Does what we are choosing reflect what we most deeply value? Jack Kornfield

Yesterday I spent  a few hours with a good friend who also happens to be a very inspiring woman.

At the age of 46 she had a crisis of belief in her work, despite being in her “dream” job heading up a public sector department. She left burnt out and disillusioned.  Whilst pondering her next move she took up track cycling, discovered she had a natural talent for it and, within nine months, was winning events at the World Master Track Championship.  Over the next four years she won eight World Masters track cycling titles including a world record in Women’s sprint in 2002.

Now, nine year’s later she is training again with a new goal of setting a new world record in the 60+ age group.  In the meatime she has set up her own business as a life coach and personal trainer and started a women’s cycling network with over 100 members. So I was shocked to hear this woman, who has achieved so much, questioning the value of what she does and whether she should be concentrating on a earning more money instead.

It made me wonder, why is it that our work achievements need to have £s attached to them before we believe they are worthwhile?

Yet, I also totally understood where she was coming from.  Used to having a high paying job for most of my adult life I continualy struggle to find another yardstick by which to measure my success. When I first set up my own coaching business I had very few clients and my earnings were, well, peanuts.  My heart used to sink whenever a well meaning friend, family member or business acquaintance asked me whether my business was going well.  I instinctively felt it wasn’t, despite the fact that I’d started a new business from scratch, won my first clients and been elected to the board of a key coaching professional body.

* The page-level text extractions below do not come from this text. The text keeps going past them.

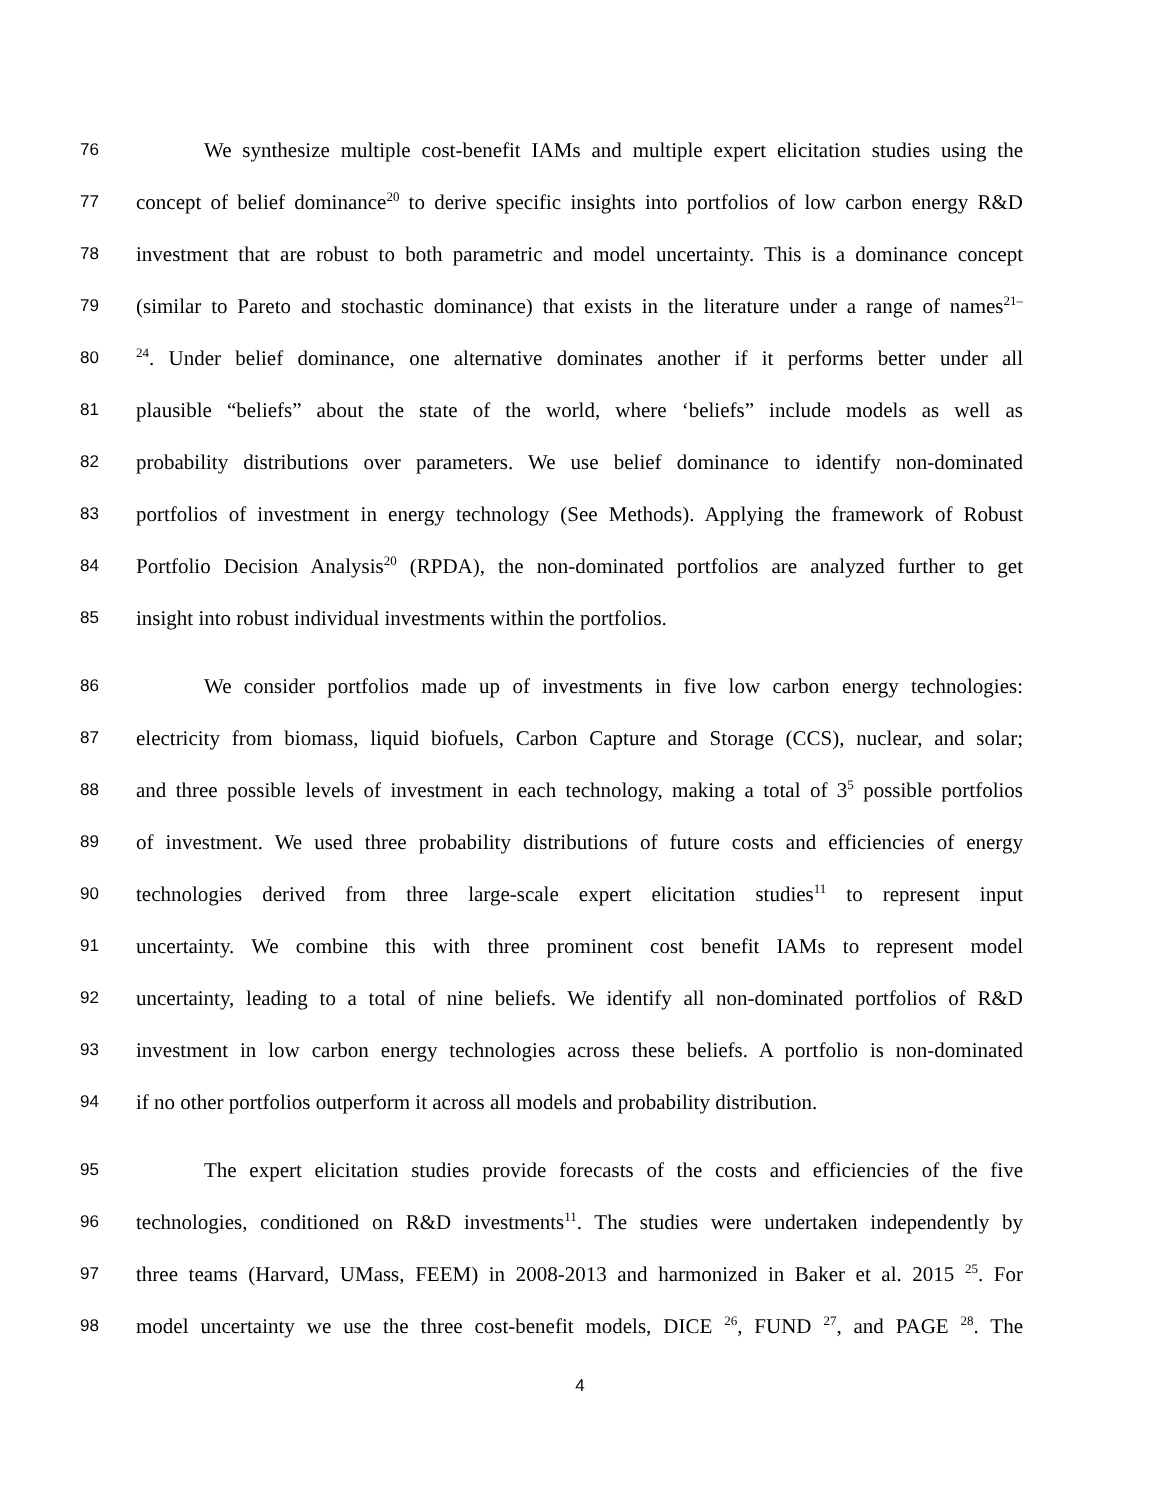76 We synthesize multiple cost-benefit IAMs and multiple expert elicitation studies using the
77 concept of belief dominance<sup>20</sup> to derive specific insights into portfolios of low carbon energy R&D
78 investment that are robust to both parametric and model uncertainty. This is a dominance concept
79 (similar to Pareto and stochastic dominance) that exists in the literature under a range of names<sup>21–</sup>
80<sup>24</sup>. Under belief dominance, one alternative dominates another if it performs better under all
81 plausible “beliefs” about the state of the world, where ‘beliefs” include models as well as
82 probability distributions over parameters. We use belief dominance to identify non-dominated
83 portfolios of investment in energy technology (See Methods). Applying the framework of Robust
84 Portfolio Decision Analysis<sup>20</sup> (RPDA), the non-dominated portfolios are analyzed further to get
85 insight into robust individual investments within the portfolios.
86 We consider portfolios made up of investments in five low carbon energy technologies:
87 electricity from biomass, liquid biofuels, Carbon Capture and Storage (CCS), nuclear, and solar;
88 and three possible levels of investment in each technology, making a total of 3<sup>5</sup> possible portfolios
89 of investment. We used three probability distributions of future costs and efficiencies of energy
90 technologies derived from three large-scale expert elicitation studies<sup>11</sup> to represent input
91 uncertainty. We combine this with three prominent cost benefit IAMs to represent model
92 uncertainty, leading to a total of nine beliefs. We identify all non-dominated portfolios of R&D
93 investment in low carbon energy technologies across these beliefs. A portfolio is non-dominated
94 if no other portfolios outperform it across all models and probability distribution.
95 The expert elicitation studies provide forecasts of the costs and efficiencies of the five
96 technologies, conditioned on R&D investments<sup>11</sup>. The studies were undertaken independently by
97 three teams (Harvard, UMass, FEEM) in 2008-2013 and harmonized in Baker et al. 2015 <sup>25</sup>. For
98 model uncertainty we use the three cost-benefit models, DICE <sup>26</sup>, FUND <sup>27</sup>, and PAGE <sup>28</sup>. The
4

And, more importantly, I was loving my work, collaborating with wonderful people and finding each day exciting and challenging.  Still, I felt a failure because I wasnt earning nearly as much as I used to.  Or as much as I felt I OUGHT to.

So what is this “ought”and why is it so hard to eradicate from our sense of self-value?  The simple answer is that it’s there because we allow it to be. We can tell ourselves over and over again that our goal isn’t to earn a lot of money but somehow we just don’t “feel” it as a truth.  Why?  Because we don’t spend time building other sources of self-value to replace it.  We may think we do, but too often we don’t take time to build a crystal clear image of success that resonates with our deepest held values – and we don’t measure our progress against that.  So, its not surprising that our default position always reverts back to money as a measure of success.

So now I’ve developed my own definition of the value created by my work.  I remind myself whenever I can that I am a success if my work:

  • allows me to use my favourite skills and talents;
  • involves the right mixture of independent tasks and collaboration with people who I admire and whose company I enjoy;
  • requires continual learning and pushing of boundaries consistent with the creation of the life I want to live;
  • contributes to a purpose that reflects what I most deeply value;


  • I am able to pay the bills that I need to pay to keep me and my family safe and happy.

Now when people ask me how my business is going, I simply smile and tell them how incredibly rewarding it is.

So how do you measure the value of what you do?